Jill Sloffer, professional photographer and mother of four, says with a few simple tips, parents can start capturing family moments that are memorable and pleasing to the eye. Sloffer says that when she is working with clients, she wants to capture the personalities of her subjects.
“I love it when it’s not that forced, cheesy grin. I love it when they can interact and just be themselves,” she says.
It doesn’t hurt if it’s natural light, either.
“Having good lighting is better than having a good background,” she says.
The best time to take pictures is either as the sun rises or at sunset; direct lighting often leads to those squinty pictures and a camera’s flash is the harbinger of red-eye snapshots. Make sure your loved ones are facing toward the light source, and choose a background that complements the foreground. Unless you’re shooting your family in front of the Grand Canyon, don’t be afraid to get in close to bring in the focus to where it matters. If it’s a digital camera, take a bunch of different aspects until you get it right.
“It’s natural to want to stand in the prettiest part of your house like, the fireplace mantle, but then you have all these distractions around you,” she says.
“Bargain with them – you get two poses and I get two poses,” she says. “With little ones, you don’t want to drag it out. Make it quick, like a Band-Aid.”
Speaking of drill sergeants – keep the uniformed clothing at home. Pick out outfits that coordinate without being “matchy matchy,” perhaps some of the family wear a solid while others wear a pattern; pick out items that have colors in the same family such as jewel tones or warm colors.
“Doing all the same tops and all the same bottoms is very distracting,” she says. “All you see is a line of white shirts or a line of blue jeans.”
“My son carries around his sister’s old blanket and I take pictures of him with it, because I pray one day he won’t have it,” she says with a laugh. “We’ll be able to look back at them and say, ‘Remember when you take the blanket every where?’ It’s just the kind of stuff you can show to your kids later in life.”
Sloffer says that the scrapbooking website, Project Life (www.beckyhiggins.com), offers parents some ideas for capturing little moments by designating different themes or certain weeks and months where you document every thing that happens; pregnancies and the first six months of a new baby are some other inspirations.
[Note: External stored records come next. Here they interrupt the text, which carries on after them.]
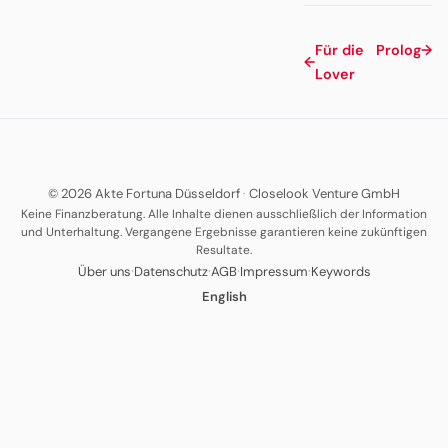
Für die
Prolog
→
←
Lover
© 2026 Akte Fortuna Düsseldorf
·
Closelook Venture GmbH
Keine Finanzberatung. Alle Inhalte dienen ausschließlich der Information
und Unterhaltung. Vergangene Ergebnisse garantieren keine zukünftigen
Resultate.
·
·
·
·
Über uns
Datenschutz
AGB
Impressum
Keywords
English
“If you get your 13-cent prints from Walmart or wherever, the color quality is not going to be exactly professional quality,” she says.
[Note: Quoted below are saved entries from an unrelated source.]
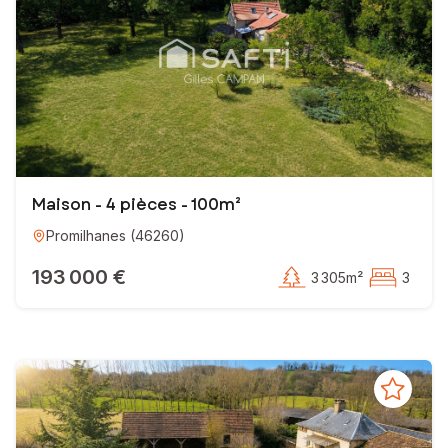
Maison - 4 pièces - 100m²
Promilhanes
(
46260
)
193 000 €
3 305m²
3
If you plan to hang pictures on the wall, you’ll want to go with a larger print than an 8-by-10, but select an array of sizes for a trendy gallery wall display. Sloffer uses an eclectic mix of frames with different shapes and sizes to create a more natural flow for her home display. For the hammer-and-nail impaired, Sloffer suggests heavy-duty picture hanging strips that Velcro the pictures to the wall. They are easy to remove and don’t chip the paint. For kids, hang a clothesline in their room and clip photos along the line that you can easily change as they grow.